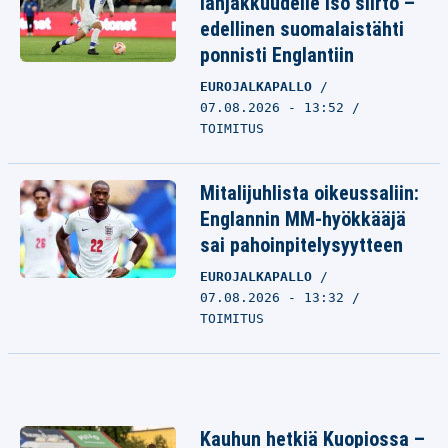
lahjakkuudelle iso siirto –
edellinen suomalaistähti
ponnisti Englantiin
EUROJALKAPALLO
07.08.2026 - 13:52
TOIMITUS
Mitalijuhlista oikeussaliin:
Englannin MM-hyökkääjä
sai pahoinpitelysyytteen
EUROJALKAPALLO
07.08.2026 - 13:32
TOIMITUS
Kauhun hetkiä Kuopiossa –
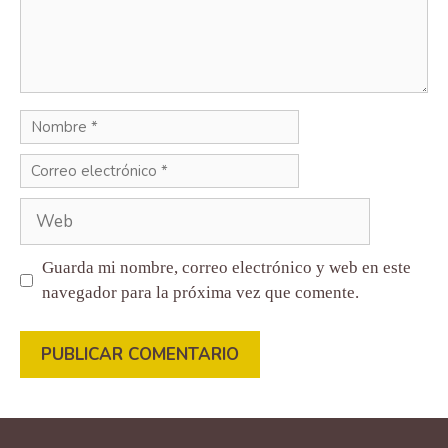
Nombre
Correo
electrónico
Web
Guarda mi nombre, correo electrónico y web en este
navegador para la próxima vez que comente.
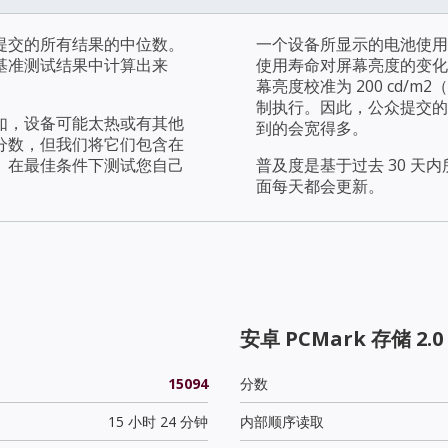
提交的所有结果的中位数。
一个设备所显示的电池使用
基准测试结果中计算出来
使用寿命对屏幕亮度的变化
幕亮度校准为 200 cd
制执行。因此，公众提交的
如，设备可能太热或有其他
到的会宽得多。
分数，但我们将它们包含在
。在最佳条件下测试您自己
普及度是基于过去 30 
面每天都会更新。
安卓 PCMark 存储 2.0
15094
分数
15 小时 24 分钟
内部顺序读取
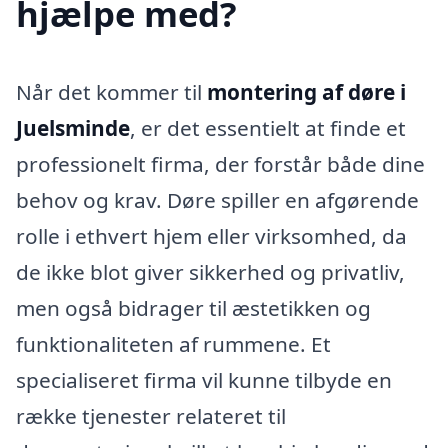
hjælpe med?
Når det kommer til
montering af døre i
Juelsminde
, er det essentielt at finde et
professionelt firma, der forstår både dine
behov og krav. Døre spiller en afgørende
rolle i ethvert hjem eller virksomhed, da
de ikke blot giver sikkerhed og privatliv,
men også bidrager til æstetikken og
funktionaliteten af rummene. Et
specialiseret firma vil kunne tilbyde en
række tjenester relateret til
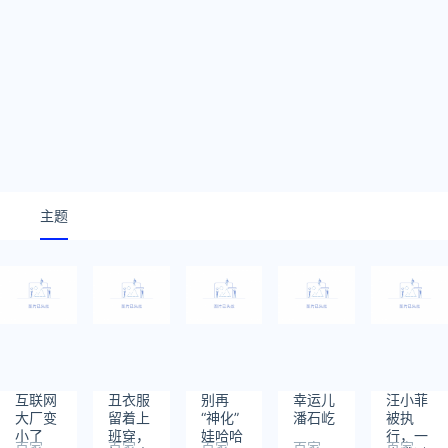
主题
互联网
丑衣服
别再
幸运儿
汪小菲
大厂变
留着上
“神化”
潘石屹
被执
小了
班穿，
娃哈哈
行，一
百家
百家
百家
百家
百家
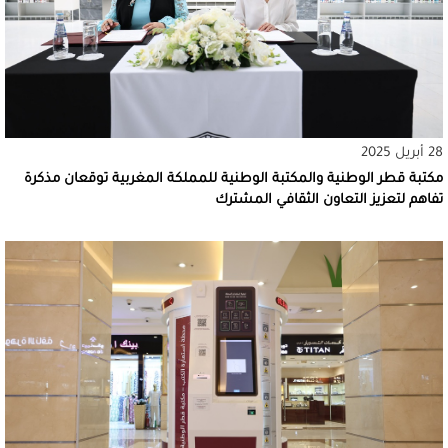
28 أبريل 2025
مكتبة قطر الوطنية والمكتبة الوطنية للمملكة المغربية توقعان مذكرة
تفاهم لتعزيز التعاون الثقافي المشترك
==========
Which lines above contain the word "electrónico"? Copy each one.

*Exercise output*.
electrónico
Guarda mi nombre, correo electrónico y web en este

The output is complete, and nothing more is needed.